Untuk tahap pertama mulai diberlakukan pada tanggal 1 Oktober 2019 khusus bagi peserta PPU yang merupakan Pejabat Negara, PNS Pusat, Prajurit, dan POLRI.

Penyesuaian iuran Tahap Kedua

Sedangkan untuk tahap kedua yaitu bagi peserta PPU yang merupakan Kepala dan wakil Daerah, pimpinan dan anggota DPRD daerah, PNS daerah, Kepala desa, perangkat desa, dan pekerja swasta.

Peraturan penyesuaian iuran BPJS Kesehatan ini memang telah ditandatangani oleh Presiden Jokowi. Seperti yang kita ketahui bahwa BPJS Kesehatan selalu mengalami defisit anggaran sejak mulai berdiri. Defisit tersebut dikarenakan tidak seimbangnya antara pendapatan iuran dengan total klaim.

Baca juga : Syarat Pendaftaran BPJS Kesehatan Online dan Offline Terbaru

Tahun 2015 defisit Rp 5 Triliun, tahun 2016 defisit Rp 6,82 Triliun, tahun 2017 defisit Rp 3,6 Triliun, dan tahun 2018 defisit Rp 10,26 Triliun.

Tahun 2014 BPJS Kesehatan memperoleh pendapatan iuran sebesar Rp 40,72 Triliun, sedangkan klaim yang harus dibayarkan sebesar Rp 42,66 Triliun. Kemudian tahun 2015 pendapatan iuran sebesar Rp 52,69 Triliun dan klaim sebesar Rp 57,1 Triliun.

Tahun berikutnya yaitu tahun 2016 pendapatan iuran dari peserta sebesar Rp 67,40 Triliun sedangkan klaimnya sebesar 67,25 Triliun. Tahun 2017 pendapatan iuran sebesar Rp 74,25 Triliun dan tital klaim yang harus dibayarkan sebesar Rp 84,44 Triliun. Terakhir pada tahun 2018 pendapatan iuran sebesar 81,97 Triliun dan klaim yang harus dibayarkan sebesar Rp 94,3 Triliun.

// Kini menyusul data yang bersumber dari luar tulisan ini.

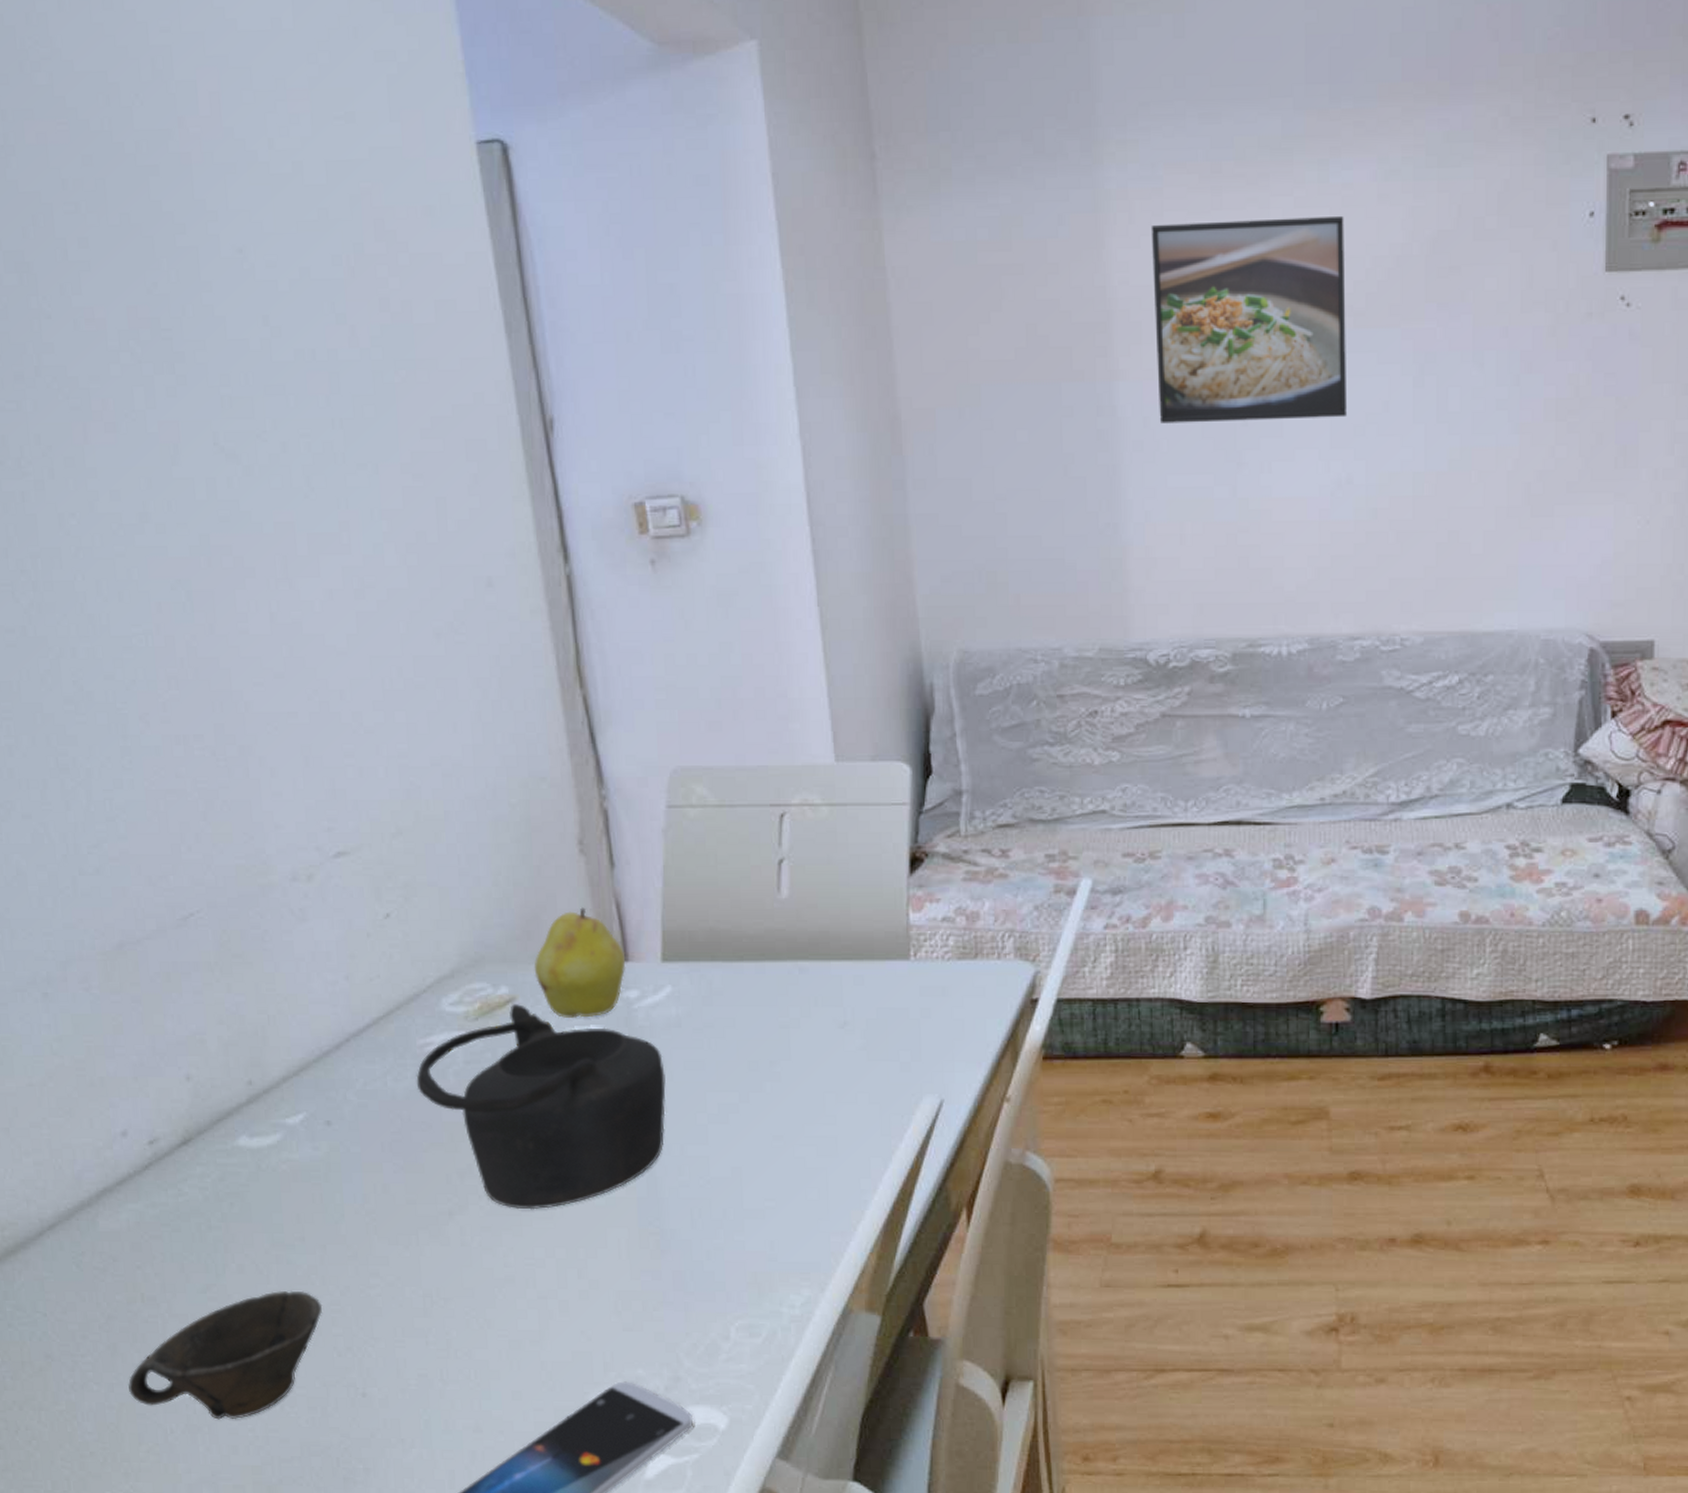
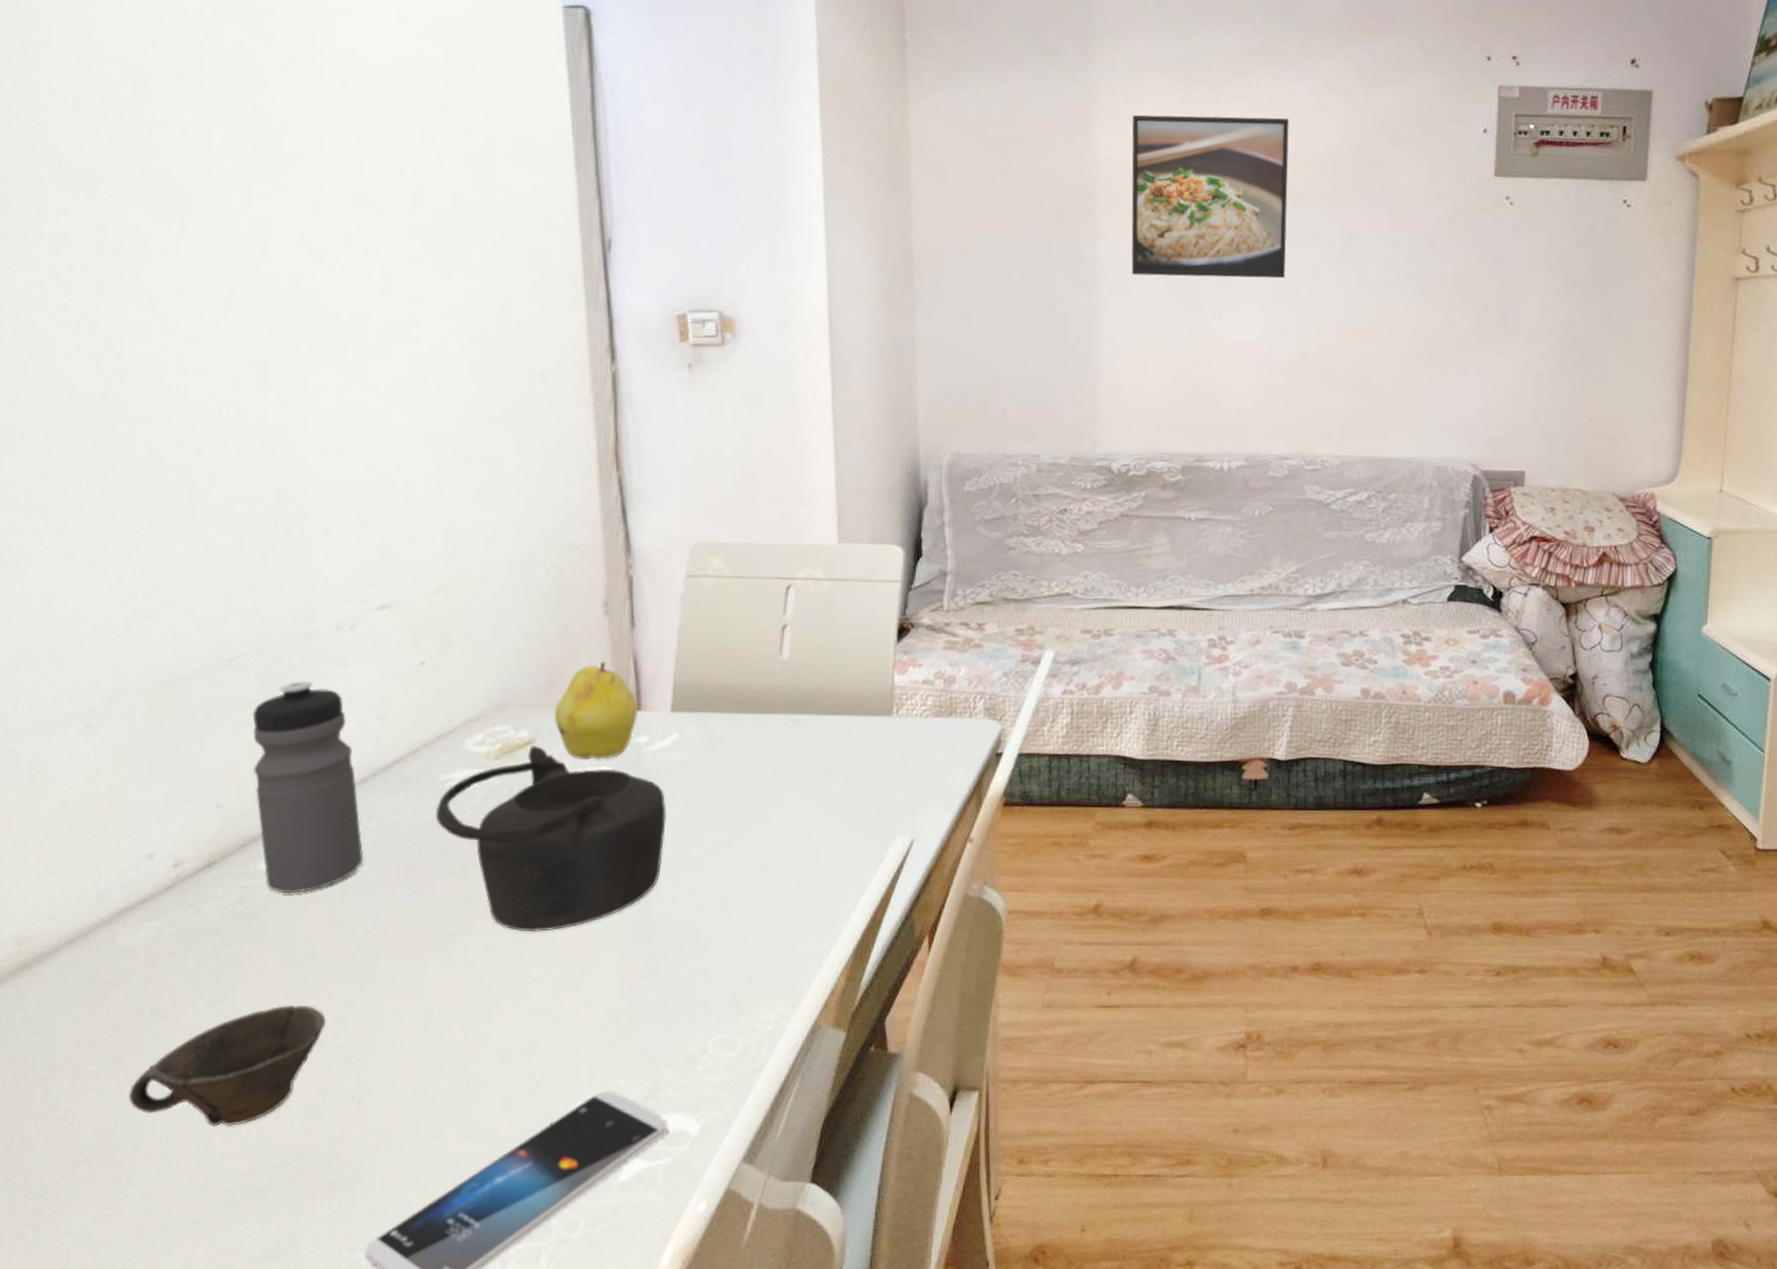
water bottle: none [213,939,345,1172] -> present [252,681,364,894]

Dengan adanya penyesuain iuran maka diharapkan akan memberikan dampak positif seperti :

  • Keberlangsungan program JKN-KIS terjaga
  • Mengatasi defisit dana jaminan sosial (DJS)
  • Terjadi perbaikan pelayanan di BPJS Kesehatan, Fasilitas Kesehatan Tingkat Pertama (FKTP), dan Fasilitas Kesehatan Rujukan Tingkat Lanjutan (FKRTL).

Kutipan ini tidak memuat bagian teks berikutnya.